TASK DIRECTIONS: Each entry below should be given again exactly; the pictures stay out.

Text-based hardware design files:
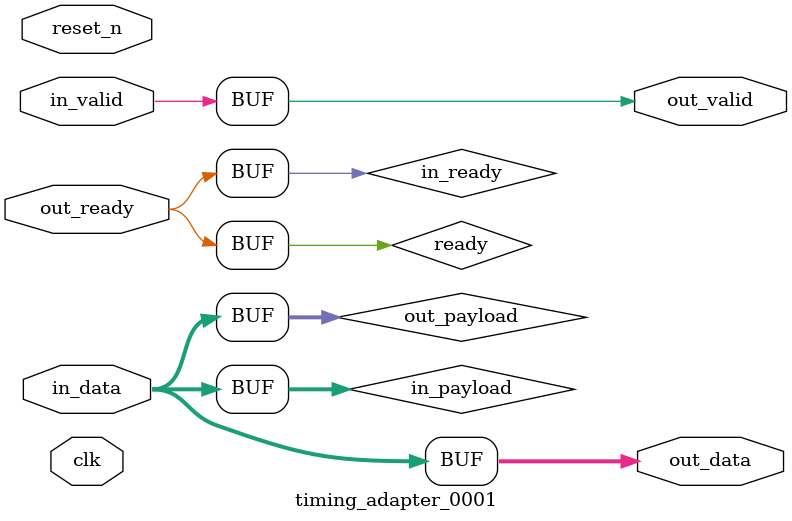
<source format=v>

`timescale 1ns / 100ps
module timing_adapter_0001 (
    
      // Interface: clk
      input              clk,
      // Interface: reset
      input              reset_n,
      // Interface: in
      input              in_valid,
      input      [ 7: 0] in_data,
      // Interface: out
      output reg         out_valid,
      output reg [ 7: 0] out_data,
      input              out_ready
);




   // ---------------------------------------------------------------------
   //| Signal Declarations
   // ---------------------------------------------------------------------

   reg  [ 7: 0] in_payload;
   reg  [ 7: 0] out_payload;
   reg  [ 0: 0] ready;
   reg          in_ready;
   // synthesis translate_off
   always @(negedge in_ready) begin
      $display("%m: The downstream component is backpressuring by deasserting ready, but the upstream component can't be backpressured.");
   end
   // synthesis translate_on   


   // ---------------------------------------------------------------------
   //| Payload Mapping
   // ---------------------------------------------------------------------
   always @* begin
     in_payload = {in_data};
     {out_data} = out_payload;
   end

   // ---------------------------------------------------------------------
   //| Ready & valid signals.
   // ---------------------------------------------------------------------
   always @* begin
     ready[0] = out_ready;
     out_valid = in_valid;
     out_payload = in_payload;
     in_ready = ready[0];
   end




endmodule


</source>
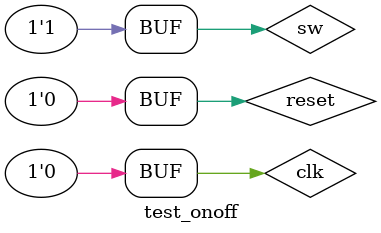
<source format=v>
`timescale 1ns / 1ps


module test_onoff;

	// Inputs
	reg clk;
	reg reset;
	reg sw;
	wire state_reg,state_next;

	// Outputs
	wire out;

	// Instantiate the Unit Under Test (UUT)
	onoff_fsm uut (
		.clk(clk), 
		.reset(reset), 
		.sw(sw), 
		.out(out)
	);

	localparam T = 20;
	always
	begin
		clk = 1'b1;
		#(T/2);
		clk = 1'b0;
		#(T/2);
	end
	initial begin
		// Initialize Inputs
		reset = 1;
		sw = 0;

		// Wait 100 ns for global reset to finish
		#100;
		reset = 0;
      sw = 1;
		
		#100
		sw = 1;
		
		#100
		sw = 0;
		
		#100
		sw = 1;
		// Add stimulus here

	end
      
endmodule


</source>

WRITTEN SOLUTION:
<source format=v>

`timescale 1ns / 100ps
module timing_adapter_0001 (
    
      // Interface: clk
      input              clk,
      // Interface: reset
      input              reset_n,
      // Interface: in
      input              in_valid,
      input      [ 7: 0] in_data,
      // Interface: out
      output reg         out_valid,
      output reg [ 7: 0] out_data,
      input              out_ready
);




   // ---------------------------------------------------------------------
   //| Signal Declarations
   // ---------------------------------------------------------------------

   reg  [ 7: 0] in_payload;
   reg  [ 7: 0] out_payload;
   reg  [ 0: 0] ready;
   reg          in_ready;
   // synthesis translate_off
   always @(negedge in_ready) begin
      $display("%m: The downstream component is backpressuring by deasserting ready, but the upstream component can't be backpressured.");
   end
   // synthesis translate_on   


   // ---------------------------------------------------------------------
   //| Payload Mapping
   // ---------------------------------------------------------------------
   always @* begin
     in_payload = {in_data};
     {out_data} = out_payload;
   end

   // ---------------------------------------------------------------------
   //| Ready & valid signals.
   // ---------------------------------------------------------------------
   always @* begin
     ready[0] = out_ready;
     out_valid = in_valid;
     out_payload = in_payload;
     in_ready = ready[0];
   end




endmodule


</source>
<source format=v>
`timescale 1ns / 1ps


module test_onoff;

	// Inputs
	reg clk;
	reg reset;
	reg sw;
	wire state_reg,state_next;

	// Outputs
	wire out;

	// Instantiate the Unit Under Test (UUT)
	onoff_fsm uut (
		.clk(clk), 
		.reset(reset), 
		.sw(sw), 
		.out(out)
	);

	localparam T = 20;
	always
	begin
		clk = 1'b1;
		#(T/2);
		clk = 1'b0;
		#(T/2);
	end
	initial begin
		// Initialize Inputs
		reset = 1;
		sw = 0;

		// Wait 100 ns for global reset to finish
		#100;
		reset = 0;
      sw = 1;
		
		#100
		sw = 1;
		
		#100
		sw = 0;
		
		#100
		sw = 1;
		// Add stimulus here

	end
      
endmodule


</source>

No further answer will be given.